▶ [Text shown]:
____

I'm trying to get away from space hogging breaker boxes inside the bus.

Im also trying to get it set up to use as little power as possible. I'll probably have a hand pump for water rather than an electric too.

Heating water for the shower is going to be interesting. I'm not sure how well electric pumps handle hot water. Two thoughts had come to mind, well 3 actually. The first is an underbelly hot tank with a thermostat. I'll probably have to build and calibrate that lot myself, powered by a 12v element run straight from solar. The second is the same idea but a gravity fed 5 gallon tank strapped where an overhead interior cargo bin would go. The third is a 240v electric power shower.

Driving the bus, the overhead hot tank would just be dumped and turned off. None would hold more than 5 gallons heated to probably 40 - 45 centigrade (around 108 farenherit)

Transfer to the tank would be via a pump or via a separate hose when docked.
 
I'm trying to get away from space hogging breaker boxes inside the bus.

____

▶ [Data lines]:
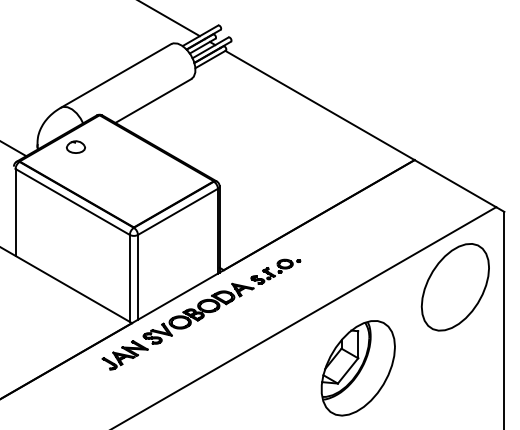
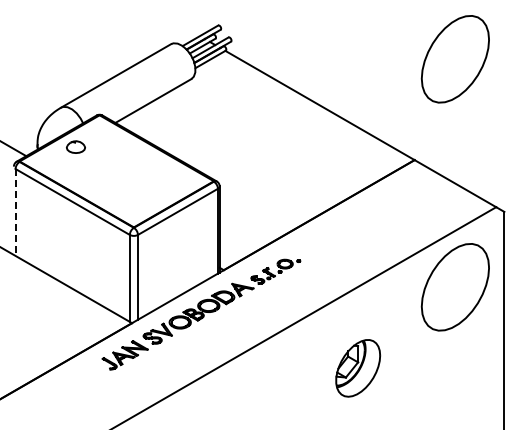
line at (169, 19): present -> none
part at (454, 59): none -> present
line at (15, 212): solid -> dashed
part at (357, 368) size: 76x97 px -> 47x59 px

____

▶ [Brief]: Extend the bus-conversion post on power use and shower water heating, picking up right after its final sentence.

▶ [Result for this exercise]:
I understand that, but even an old style fuse box will be the same size as the smaller breaker boxes. The breaker box in my bus is exactly the same size as the fuse box (holds 2 fuses) that powers the air compressor in the garage. You could make the installation smaller if it were just a single fuse mounted to the wall with no enclosure, but that's a terrible idea. For 120v you really should be using UL approved devices and boxes. Extra plus: it'll make your life easier. Easy to find parts; easy to connect things; safe...
 
That's a light load.. There's truly no good reason to use old style screw-in fuses. You can get away with a small 20-amp breaker box. Here's the one I have installed:


You can use two breakers instead of the 2-pole 20 amp breaker I used, but I'd advise against it. Mine is set up in the same way you will find many boats. Both neutral and hot are fed through a coupled breaker. This is for protection against reversed polarity outlets.
Let's take the example where I only have one breaker connected to the hot line. If I were to then plug the bus into an outlet with reverse polarity and overload the breaker it would trip the NEUTRAL line instead of the hot line, still feeding a live line to the outlets. Bad. A 2-pole breaker will disconnect neutral and hot at the same time, no matter the polarity.
Of course, we should all be testing unknown outlets beforehand, but I may not be the only person connecting the bus.



Funny you should mention this. Just last night I was sitting a a bar with the journeyman electrician I share my shop space with discussing just such a situation. He is in the process of totally re-wiring a machine shop where some other electrician had set the panel up just as you described NOT to. Polarity got reversed and fried every machine in the shop and started a fire that almost took the building down.

Somehow...I like your plan better.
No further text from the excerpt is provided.